Во-первых, Бабочка. Совершенно нормальная девчонка. Дети-мутанты почти все с какими-то комплексами и неврозами, то-то мама с ними возится, а эта без комплексов. С длинными жиденькими волосами, которые каждый день по-новому заплетает, придумывает какие-то колоски, косички. Встает на час раньше, чтобы успеть заплести. А еще любит фантазировать, вечно «вспоминает» о том, чего не было. Как якобы в детстве она с сачком по полю бегала… Ладно, это все не по делу. Вот мыльные пленки она выдувает броневой крепости, из пушки не пробьешь, – это да.
Скарабей. Неопрятный, помятый, замурзанный. Одного взгляда на него достаточно, чтобы пропал аппетит. Все время чего-то ковыряет, расколупывает, отцарапывает – трещинки, корешки от книг, этикетки на спичках, – везде, куда ноготь влезет. Портит одежду себе и другим, грызет карандаши и ластики, расплетает шнурки, снимая с них железные наконечники. Особую ярость (даже у моей мамы) вызывала его манера закручивать уголки у тетрадей. Сплошное недоразумение… И вместе тем – натуральная химическая фабрика. По слухам, высоколобые пытались его травить всякими ядами, но без толку…
И в-третьих, Барсук – мальчик-дезактиватор с феноменальной ксенобиотической устойчивостью, обладатель нечеловеческой печени. Такой печени, что позволяла ему запросто пожирать радиоактивные отходы, оставляя после себя слизь, которая почти не фонила. Шутили, что после ядерной войны в Хармонте останутся тараканы и Барсук. На голове у него выделяется ярко-белая прядка – как полоска у настоящего барсука…
Эти трое сосредоточенно колдовали над импровизированными мольбертами. Ну как – мольберты? На деревянных рамах на гвоздиках натянута белая ткань. И на каждой расплывается большое коричнево-бурое пятно почти правильной овальной формы. Такой своеобразный батик. Пятна на ткани возникли оттого, что мама вылила в центр каждой рамы ложку анилиновой краски. А краска эта была составная, мама слила вместе штук пять каких-то других красок. Какие цвета входят в смесь – неведомо. И вот детки занимались тем, что пытались разложить смесь на составные части, найти исходные цвета.
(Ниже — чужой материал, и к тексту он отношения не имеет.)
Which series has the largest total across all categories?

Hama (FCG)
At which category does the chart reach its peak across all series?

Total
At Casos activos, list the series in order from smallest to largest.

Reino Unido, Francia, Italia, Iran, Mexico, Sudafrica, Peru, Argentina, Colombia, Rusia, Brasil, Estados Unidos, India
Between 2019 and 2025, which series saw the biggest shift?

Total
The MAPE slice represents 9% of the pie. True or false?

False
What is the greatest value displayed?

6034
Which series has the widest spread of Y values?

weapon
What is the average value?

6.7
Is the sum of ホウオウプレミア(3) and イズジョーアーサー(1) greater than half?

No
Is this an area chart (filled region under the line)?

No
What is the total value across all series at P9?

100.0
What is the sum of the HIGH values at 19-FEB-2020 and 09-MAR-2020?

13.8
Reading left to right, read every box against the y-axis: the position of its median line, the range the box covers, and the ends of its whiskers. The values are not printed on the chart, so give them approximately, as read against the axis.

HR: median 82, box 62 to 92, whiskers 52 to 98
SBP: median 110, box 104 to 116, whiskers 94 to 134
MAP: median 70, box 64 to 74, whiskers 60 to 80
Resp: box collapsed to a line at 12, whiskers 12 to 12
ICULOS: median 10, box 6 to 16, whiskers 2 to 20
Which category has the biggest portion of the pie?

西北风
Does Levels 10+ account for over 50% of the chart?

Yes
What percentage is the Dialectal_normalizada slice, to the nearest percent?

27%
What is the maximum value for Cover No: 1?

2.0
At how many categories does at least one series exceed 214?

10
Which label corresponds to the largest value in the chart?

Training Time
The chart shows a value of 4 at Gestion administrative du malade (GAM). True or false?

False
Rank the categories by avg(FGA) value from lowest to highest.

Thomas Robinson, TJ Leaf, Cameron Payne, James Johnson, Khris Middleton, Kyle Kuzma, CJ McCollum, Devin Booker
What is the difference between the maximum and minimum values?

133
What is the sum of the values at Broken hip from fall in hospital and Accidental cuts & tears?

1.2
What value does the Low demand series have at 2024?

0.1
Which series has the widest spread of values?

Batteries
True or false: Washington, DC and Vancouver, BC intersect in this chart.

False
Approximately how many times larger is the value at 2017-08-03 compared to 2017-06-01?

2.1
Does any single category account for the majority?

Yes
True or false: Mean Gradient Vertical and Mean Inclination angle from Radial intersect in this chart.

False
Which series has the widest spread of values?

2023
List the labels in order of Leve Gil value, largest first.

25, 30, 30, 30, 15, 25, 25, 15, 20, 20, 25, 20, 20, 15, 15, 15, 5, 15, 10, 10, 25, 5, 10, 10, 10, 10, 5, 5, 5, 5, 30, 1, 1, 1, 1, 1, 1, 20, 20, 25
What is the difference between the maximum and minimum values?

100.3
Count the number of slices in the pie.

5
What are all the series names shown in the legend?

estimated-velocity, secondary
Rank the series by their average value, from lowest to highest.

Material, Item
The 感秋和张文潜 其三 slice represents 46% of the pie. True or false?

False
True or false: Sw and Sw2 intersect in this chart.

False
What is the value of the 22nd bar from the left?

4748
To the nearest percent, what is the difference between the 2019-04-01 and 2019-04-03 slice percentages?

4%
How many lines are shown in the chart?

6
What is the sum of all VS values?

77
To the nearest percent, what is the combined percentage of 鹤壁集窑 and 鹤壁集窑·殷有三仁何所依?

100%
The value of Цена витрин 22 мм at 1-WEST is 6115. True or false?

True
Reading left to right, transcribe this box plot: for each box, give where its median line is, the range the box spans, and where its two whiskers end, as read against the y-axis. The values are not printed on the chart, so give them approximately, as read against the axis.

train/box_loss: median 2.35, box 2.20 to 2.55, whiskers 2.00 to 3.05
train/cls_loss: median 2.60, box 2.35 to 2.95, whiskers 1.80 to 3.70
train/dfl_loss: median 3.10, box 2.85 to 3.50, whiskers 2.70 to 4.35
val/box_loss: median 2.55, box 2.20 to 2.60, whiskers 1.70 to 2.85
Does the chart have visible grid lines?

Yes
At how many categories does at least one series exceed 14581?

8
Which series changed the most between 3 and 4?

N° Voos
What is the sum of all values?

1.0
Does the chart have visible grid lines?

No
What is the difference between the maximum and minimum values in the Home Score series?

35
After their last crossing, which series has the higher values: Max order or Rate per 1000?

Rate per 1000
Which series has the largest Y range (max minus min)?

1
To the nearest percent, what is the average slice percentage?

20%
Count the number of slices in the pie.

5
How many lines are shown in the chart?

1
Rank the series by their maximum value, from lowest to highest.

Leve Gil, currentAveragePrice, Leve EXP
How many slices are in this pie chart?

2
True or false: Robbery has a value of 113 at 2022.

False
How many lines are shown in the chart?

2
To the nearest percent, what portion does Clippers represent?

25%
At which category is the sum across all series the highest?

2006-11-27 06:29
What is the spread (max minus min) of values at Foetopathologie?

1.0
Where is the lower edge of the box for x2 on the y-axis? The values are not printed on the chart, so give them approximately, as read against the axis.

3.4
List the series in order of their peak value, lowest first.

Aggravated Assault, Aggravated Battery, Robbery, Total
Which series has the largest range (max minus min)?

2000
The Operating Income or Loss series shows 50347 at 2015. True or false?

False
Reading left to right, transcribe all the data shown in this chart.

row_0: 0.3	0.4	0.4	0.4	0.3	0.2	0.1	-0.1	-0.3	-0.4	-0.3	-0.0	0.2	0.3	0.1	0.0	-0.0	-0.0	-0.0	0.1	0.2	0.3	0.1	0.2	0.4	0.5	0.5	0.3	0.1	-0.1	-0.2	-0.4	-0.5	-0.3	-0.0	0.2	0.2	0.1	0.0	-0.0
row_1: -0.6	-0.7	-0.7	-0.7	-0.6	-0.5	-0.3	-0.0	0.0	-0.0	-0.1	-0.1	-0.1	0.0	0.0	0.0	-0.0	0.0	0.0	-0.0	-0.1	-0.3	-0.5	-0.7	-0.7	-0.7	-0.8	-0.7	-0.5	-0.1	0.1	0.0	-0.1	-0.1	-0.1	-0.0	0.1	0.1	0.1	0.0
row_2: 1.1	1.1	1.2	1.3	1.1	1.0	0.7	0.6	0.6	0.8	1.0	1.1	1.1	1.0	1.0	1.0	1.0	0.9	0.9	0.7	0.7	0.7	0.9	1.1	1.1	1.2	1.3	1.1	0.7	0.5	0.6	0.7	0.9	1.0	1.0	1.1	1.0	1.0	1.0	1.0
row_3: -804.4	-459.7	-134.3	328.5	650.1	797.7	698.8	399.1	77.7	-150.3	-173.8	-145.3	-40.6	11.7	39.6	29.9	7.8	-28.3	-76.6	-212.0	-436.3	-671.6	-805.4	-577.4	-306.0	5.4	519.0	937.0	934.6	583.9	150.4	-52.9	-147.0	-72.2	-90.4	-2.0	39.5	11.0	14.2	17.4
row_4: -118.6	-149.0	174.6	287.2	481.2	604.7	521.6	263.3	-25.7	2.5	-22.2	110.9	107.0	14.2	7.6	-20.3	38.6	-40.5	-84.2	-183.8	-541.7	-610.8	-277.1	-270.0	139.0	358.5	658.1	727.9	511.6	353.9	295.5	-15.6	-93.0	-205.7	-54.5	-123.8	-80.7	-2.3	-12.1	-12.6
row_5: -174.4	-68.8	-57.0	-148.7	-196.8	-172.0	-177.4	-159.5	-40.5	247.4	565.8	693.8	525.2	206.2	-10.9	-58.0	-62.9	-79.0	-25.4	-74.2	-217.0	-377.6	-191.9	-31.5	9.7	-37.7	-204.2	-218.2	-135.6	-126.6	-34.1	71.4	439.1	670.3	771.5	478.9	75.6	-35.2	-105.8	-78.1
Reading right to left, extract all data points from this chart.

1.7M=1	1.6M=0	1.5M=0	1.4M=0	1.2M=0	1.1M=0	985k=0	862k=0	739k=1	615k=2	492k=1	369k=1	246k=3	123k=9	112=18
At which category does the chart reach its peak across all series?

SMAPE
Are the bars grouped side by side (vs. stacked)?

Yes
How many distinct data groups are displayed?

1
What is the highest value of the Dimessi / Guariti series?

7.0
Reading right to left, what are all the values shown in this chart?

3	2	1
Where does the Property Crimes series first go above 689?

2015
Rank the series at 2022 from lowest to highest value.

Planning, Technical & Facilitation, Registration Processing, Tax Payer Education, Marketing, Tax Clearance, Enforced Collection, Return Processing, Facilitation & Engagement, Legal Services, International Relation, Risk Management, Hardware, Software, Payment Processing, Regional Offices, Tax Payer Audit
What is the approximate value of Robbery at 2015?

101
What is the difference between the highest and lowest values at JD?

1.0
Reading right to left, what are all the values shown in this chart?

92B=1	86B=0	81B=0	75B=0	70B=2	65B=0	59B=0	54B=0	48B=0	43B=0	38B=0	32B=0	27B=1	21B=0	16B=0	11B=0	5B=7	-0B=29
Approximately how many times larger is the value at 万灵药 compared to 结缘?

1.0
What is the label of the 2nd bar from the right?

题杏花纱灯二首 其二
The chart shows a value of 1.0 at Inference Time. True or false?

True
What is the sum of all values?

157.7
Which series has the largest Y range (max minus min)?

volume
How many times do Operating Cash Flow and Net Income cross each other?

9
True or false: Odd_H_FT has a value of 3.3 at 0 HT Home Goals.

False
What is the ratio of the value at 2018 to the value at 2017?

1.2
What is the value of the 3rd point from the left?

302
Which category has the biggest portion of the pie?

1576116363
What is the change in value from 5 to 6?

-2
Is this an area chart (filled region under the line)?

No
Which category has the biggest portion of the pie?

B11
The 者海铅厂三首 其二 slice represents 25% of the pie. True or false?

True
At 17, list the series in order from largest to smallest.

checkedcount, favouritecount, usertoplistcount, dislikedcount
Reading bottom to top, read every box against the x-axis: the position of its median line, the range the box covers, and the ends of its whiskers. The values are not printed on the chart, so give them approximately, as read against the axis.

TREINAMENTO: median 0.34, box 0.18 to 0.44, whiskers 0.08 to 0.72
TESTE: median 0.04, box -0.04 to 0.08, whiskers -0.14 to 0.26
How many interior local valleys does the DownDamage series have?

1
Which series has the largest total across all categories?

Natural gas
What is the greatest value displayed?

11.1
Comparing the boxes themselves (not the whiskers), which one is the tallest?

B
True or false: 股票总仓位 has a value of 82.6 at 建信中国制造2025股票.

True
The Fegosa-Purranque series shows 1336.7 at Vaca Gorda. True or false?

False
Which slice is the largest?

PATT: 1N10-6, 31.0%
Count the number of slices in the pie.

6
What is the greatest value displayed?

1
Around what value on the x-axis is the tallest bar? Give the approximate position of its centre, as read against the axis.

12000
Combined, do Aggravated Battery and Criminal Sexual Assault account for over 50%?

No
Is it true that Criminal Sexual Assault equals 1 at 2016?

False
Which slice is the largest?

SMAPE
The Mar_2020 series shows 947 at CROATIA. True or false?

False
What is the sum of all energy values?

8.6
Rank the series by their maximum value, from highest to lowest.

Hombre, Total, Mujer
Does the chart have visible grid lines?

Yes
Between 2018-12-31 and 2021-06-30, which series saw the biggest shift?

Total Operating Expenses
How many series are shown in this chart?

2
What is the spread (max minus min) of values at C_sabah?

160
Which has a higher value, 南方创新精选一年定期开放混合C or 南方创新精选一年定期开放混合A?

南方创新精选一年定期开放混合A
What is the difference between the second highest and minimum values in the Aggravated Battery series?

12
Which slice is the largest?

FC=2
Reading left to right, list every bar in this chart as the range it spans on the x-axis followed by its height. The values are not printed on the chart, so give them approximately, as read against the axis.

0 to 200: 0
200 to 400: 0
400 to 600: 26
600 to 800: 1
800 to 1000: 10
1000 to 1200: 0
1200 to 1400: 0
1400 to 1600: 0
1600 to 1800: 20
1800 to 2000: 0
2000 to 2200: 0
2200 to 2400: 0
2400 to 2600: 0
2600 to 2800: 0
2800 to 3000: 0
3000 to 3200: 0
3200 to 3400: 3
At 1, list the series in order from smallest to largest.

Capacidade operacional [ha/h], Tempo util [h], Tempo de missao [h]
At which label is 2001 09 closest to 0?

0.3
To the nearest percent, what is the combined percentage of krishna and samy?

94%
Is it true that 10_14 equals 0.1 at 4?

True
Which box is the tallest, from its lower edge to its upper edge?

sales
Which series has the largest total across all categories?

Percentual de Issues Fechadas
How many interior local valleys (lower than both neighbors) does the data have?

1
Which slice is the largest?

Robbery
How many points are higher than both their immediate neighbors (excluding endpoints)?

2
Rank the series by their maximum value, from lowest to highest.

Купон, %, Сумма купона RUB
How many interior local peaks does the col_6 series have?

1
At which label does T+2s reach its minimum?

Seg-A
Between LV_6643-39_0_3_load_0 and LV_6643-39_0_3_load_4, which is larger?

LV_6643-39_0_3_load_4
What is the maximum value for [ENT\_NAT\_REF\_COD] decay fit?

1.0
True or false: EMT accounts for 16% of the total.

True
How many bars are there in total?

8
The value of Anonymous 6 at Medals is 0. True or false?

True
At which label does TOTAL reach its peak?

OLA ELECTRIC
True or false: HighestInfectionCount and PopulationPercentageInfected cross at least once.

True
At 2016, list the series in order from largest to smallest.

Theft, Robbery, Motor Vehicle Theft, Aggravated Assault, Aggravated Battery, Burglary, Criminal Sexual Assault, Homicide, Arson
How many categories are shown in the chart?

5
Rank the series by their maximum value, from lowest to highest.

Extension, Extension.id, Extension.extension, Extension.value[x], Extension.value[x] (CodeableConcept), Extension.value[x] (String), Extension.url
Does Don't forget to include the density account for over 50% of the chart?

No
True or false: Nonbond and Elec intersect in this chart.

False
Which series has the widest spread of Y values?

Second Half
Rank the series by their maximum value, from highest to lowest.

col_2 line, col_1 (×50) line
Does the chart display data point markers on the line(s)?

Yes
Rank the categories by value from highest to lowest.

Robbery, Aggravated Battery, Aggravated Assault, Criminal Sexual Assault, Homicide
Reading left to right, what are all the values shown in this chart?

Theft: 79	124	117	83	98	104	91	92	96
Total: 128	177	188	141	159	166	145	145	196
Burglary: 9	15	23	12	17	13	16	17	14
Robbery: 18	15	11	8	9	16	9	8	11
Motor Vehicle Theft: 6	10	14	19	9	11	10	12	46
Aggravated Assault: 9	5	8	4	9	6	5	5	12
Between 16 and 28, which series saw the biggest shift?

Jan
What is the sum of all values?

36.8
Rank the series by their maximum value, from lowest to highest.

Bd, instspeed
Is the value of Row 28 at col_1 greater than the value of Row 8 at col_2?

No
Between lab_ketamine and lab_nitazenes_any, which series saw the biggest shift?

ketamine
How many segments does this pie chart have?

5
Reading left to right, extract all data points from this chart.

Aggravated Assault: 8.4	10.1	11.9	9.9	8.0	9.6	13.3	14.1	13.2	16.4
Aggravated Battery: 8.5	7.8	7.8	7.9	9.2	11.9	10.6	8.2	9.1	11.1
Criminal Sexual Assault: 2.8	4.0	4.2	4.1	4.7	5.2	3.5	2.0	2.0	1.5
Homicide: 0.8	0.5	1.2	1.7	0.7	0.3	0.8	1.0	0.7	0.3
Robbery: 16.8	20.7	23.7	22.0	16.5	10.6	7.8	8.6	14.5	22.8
Я не раз видел, как они корпят над этой задачкой. Дышат на пятно, слюнят, трут его пальцами, гипнотизируют взглядом. Ни у кого из группы до сих пор не получалось. Смысл игры был в том, чтобы научиться «видеть» металлы и управляться с их солями. Все пигменты связаны с тем или иным металлом, так что краски здесь возникли не случайно.
На моем столе был полный набор ученика. Я взял лист бумаги, ляпнул красок из нескольких пластиковых баночек. Потом согнул пополам. Получил яркую симметричную картинку, похожую на бабочку. Или на пятно Роршаха – которое из психиатрического теста. Свернул лист и перебросил его девочке Бабочке. Она хихикнула и прошептала «Спасибо».
– Панов, веди себя прилично! – рявкнула мама.
– А я правильно делаю? – подал голос четвертый из аномалов.
Звали его Светлячок, и был он на сегодня главной достопримечательностью. Потому что новенький, а еще потому, что его приводили родители.